Call it a Learning Opportunity

Serving on the board of a blue chip company can be thought of as cashing in on one’s reputation. Board members tend to be titans of industry or former senior government officials. By serving on the board, these luminaries lend their name recognition and prestige factor to the company in exchange for handsome compensation (fees plus stock awards) that requires relatively little time and effort. Last year, the average Wells Fargo director took home total compensation well in excess of $300,000.

Typically, these arrangements work well for the company and directors; although perhaps not so much for shareholders, employees, or customers. Directors serve their time without event while collecting a hefty pay package, and the company benefits from having highly regarded directors who are generally happy to go along with management initiatives. But this structure can also be easily abused by managements willing to mislead or misinform uncritical directors.

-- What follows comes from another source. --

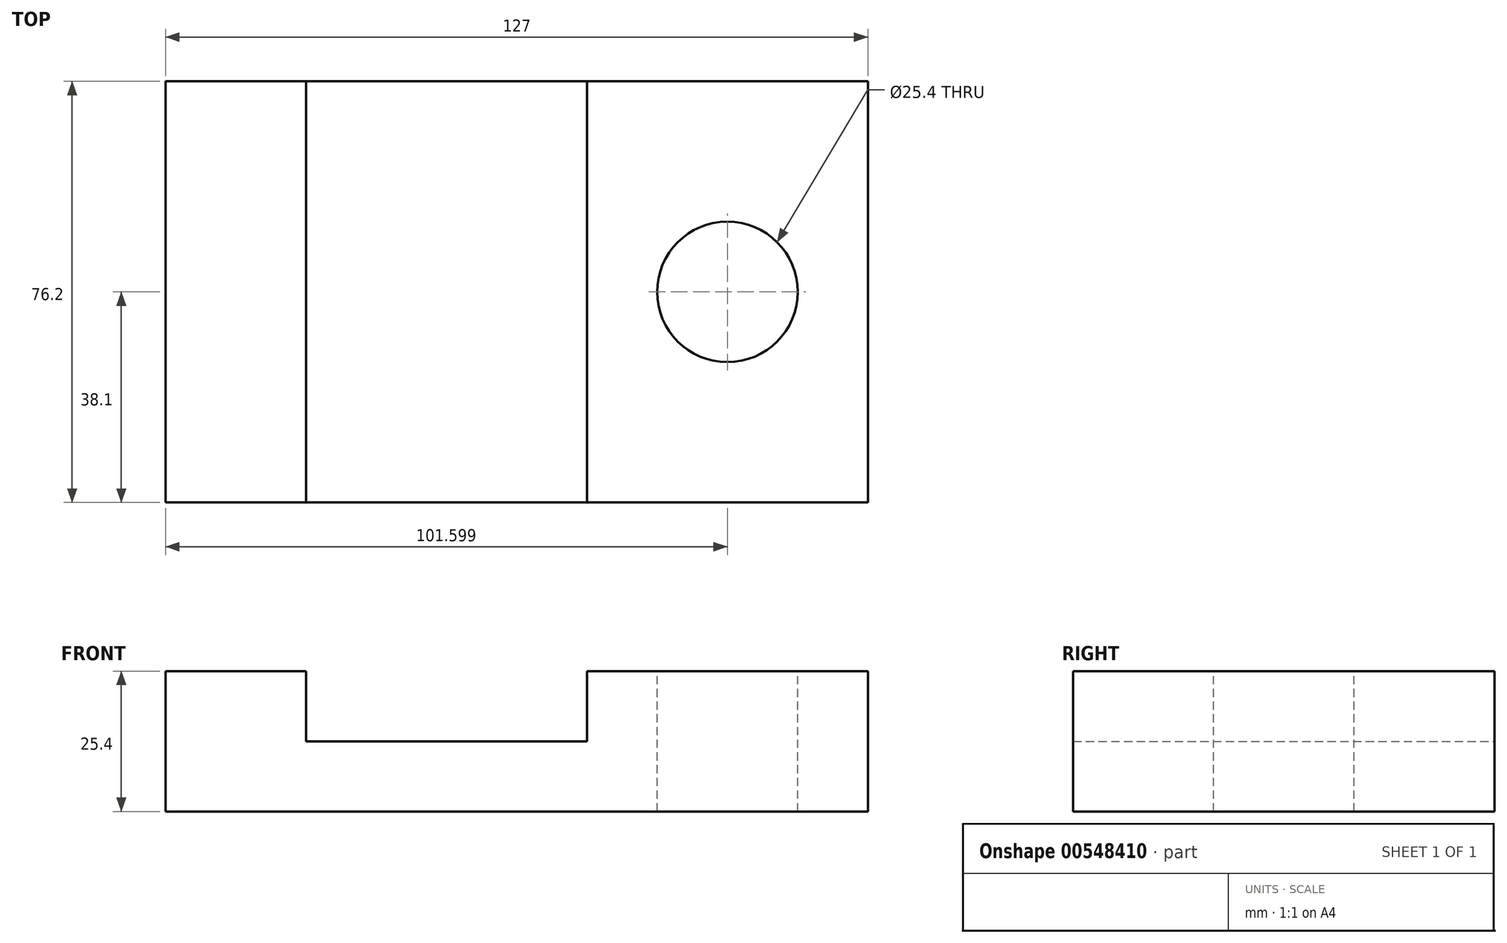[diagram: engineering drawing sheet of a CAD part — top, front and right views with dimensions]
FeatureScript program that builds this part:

The stakes are even higher when you serve on the board of a systemically important financial institution like Wells Fargo. A board’s failure to fulfill the duty of oversight could not only harm the firm and its shareholders, it could also imperil the entire economy. For this reason, and others, bank directors are subject to a host of supervisory expectations that extend well beyond your standard fiduciary duties.[1]

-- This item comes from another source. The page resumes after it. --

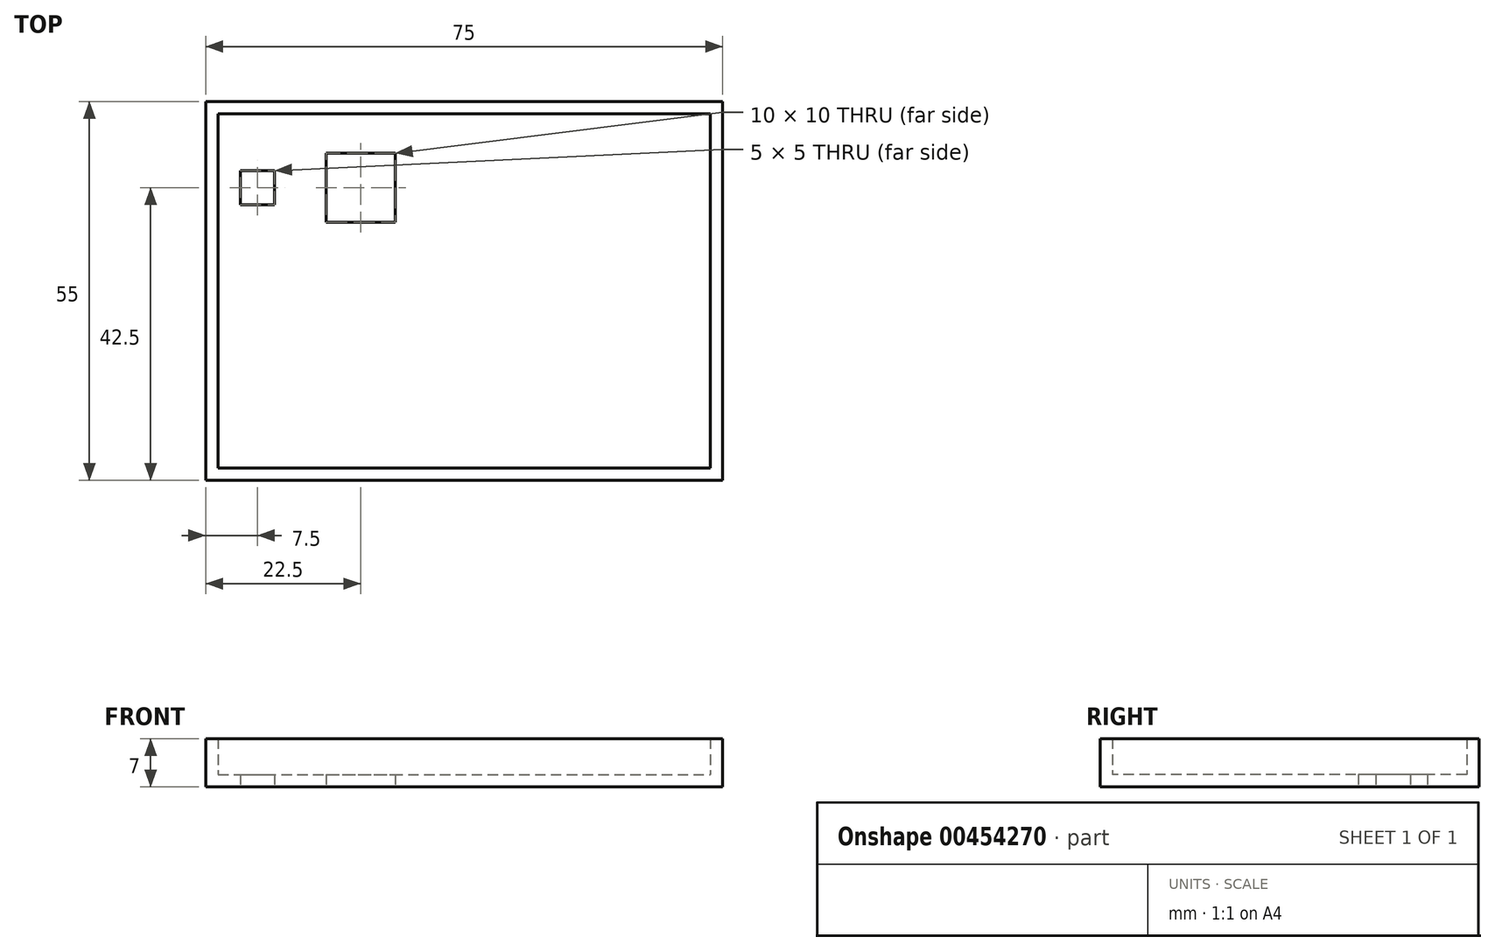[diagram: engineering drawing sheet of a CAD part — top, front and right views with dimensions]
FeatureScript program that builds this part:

Thankfully, the misconduct at Wells Fargo does not threaten financial stability.  Still, the Federal Reserve’s order on Friday represents a near worst case scenario for any bank director. The reputations of Wells Fargo’s directors, which had been built up over decades, now stand in tatters. The situation will be even worse for the four directors Wells will dismiss by year’s end (they will likely resign at the firm’s urging.)[2] For these directors, what first looked like a high-profile and well-paid part-time job has turned into a nightmare. All current and future directors would be wise to learn from their mistakes.

 

 

 

[1] Last August, the Federal Reserve released a proposal regarding its supervisory expectations for the boards of directors of bank holding companies, savings and loan holding companies, state member banks, U.S. branches and agencies of foreign banks, and non-bank systemically important financial institutions supervised by the Federal Reserve. More info on the proposal can be found here.

[2] Although it is speculation, I expect the longest serving directors will wind up leaving. Enrique Hernandez, Jr., John S. Chen, and Lloyd H. Dean have been on the board since at least 2006, while Donald M. James and John D. Baker II have both been on the board since 2009.